Extract:

So that’s a capsule version of the U.S. story. I offer it here not because I think it can be directly replicated in Australia but, first, because I think it offers hope-here’s a story of progress in addressing the gaps-and second, because I think there may be lessons or principles within that story that are helpful.
But what about Australia? I’m sure the last thing you want is some nerd academic from the United States showing up here and claiming to know what you should do, and I do not wish to play that role. My knowledge of Indigenous issues is heavily reliant on US and Canadian experience; as I’ve said elsewhere, others, more knowledgeable than I am, will have to judge the relevance of that experience to the Australian case.
But those who invited me to do this lecture asked me to reflect a bit on what I’ve seen and heard here, on this visit and others, and to say what I think. So I want to share some thoughts about the current policy situation here, things that have caught my attention. Perhaps I have zeroed in on them because they seem uncomfortably familiar from the U.S. experience. But in any case, here’s what I see.
When I talk about the governance system of an Indigenous nation or community or organization, I refer to the principles and mechanisms by which the will of that community is translated into sustained, organized action. I don’t propose this as necessarily the best definition, but it is what I mean when I talk about Indigenous governance.
If you think of governance in those terms, then it turns out to be a critical feature of everything communities or nations attempt to do. I have heard conversations in Australia about where government and others ought to invest time and dollars in the effort to close the gaps. Should we invest in education? Maybe in health? Should it be housing? Perhaps governance? Maybe financial literacy?
Governance, in these discussions, becomes simply one of a number of options.

(Records drawn from a collection)
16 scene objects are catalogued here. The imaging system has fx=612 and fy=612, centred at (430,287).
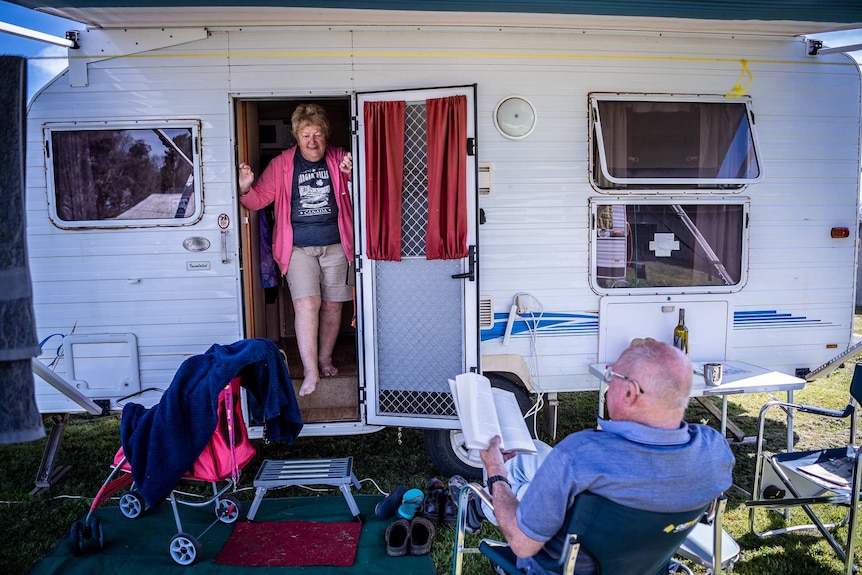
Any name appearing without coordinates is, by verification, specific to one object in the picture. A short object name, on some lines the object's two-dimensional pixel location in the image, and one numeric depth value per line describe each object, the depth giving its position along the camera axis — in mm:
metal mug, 3639
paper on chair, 3038
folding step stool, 3533
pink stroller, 3160
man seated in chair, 1798
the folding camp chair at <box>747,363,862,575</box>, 2912
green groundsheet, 3145
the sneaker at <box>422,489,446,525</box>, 3546
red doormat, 3238
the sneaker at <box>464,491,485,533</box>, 3230
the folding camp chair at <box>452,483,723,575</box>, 1809
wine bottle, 4066
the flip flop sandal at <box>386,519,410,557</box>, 3266
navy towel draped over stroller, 3084
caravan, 3871
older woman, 4281
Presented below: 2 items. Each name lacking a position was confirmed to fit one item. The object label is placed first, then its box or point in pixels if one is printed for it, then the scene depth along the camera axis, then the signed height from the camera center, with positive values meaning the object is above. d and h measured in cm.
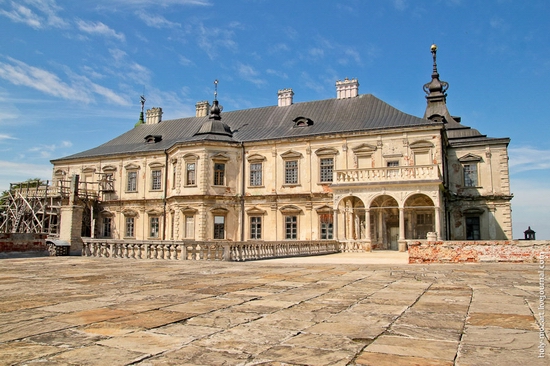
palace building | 2497 +294
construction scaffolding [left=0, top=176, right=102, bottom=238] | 3306 +164
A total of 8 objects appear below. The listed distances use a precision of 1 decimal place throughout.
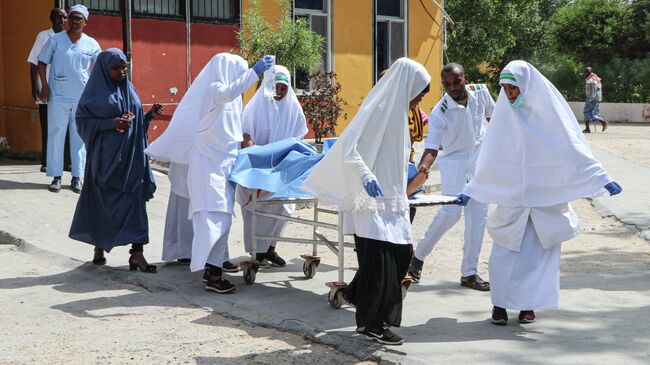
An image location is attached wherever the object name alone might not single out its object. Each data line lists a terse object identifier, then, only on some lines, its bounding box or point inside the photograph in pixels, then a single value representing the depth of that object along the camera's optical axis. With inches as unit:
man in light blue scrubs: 414.6
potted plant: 596.1
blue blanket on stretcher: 280.8
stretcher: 255.4
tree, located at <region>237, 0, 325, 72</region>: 552.4
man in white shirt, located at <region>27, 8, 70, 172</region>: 428.8
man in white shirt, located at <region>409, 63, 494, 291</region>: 295.9
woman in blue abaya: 302.7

Apply what you read:
A: In the lecture excerpt, how is the governance system of an Indigenous nation, community, or organization defined?
B: Reproduce word for word the passage of the lecture excerpt between "So that’s a" and "the Australian case.", inclusive.
The records aren't needed for any of this work.

Results in order:
A: It is the principles and mechanisms by which the will of that community is translated into sustained, organized action.

B:
So that’s a capsule version of the U.S. story. I offer it here not because I think it can be directly replicated in Australia but, first, because I think it offers hope-here’s a story of progress in addressing the gaps-and second, because I think there may be lessons or principles within that story that are helpful.
But what about Australia? I’m sure the last thing you want is some nerd academic from the United States showing up here and claiming to know what you should do, and I do not wish to play that role. My knowledge of Indigenous issues is heavily reliant on US and Canadian experience; as I’ve said elsewhere, others, more knowledgeable than I am, will have to judge the relevance of that experience to the Australian case.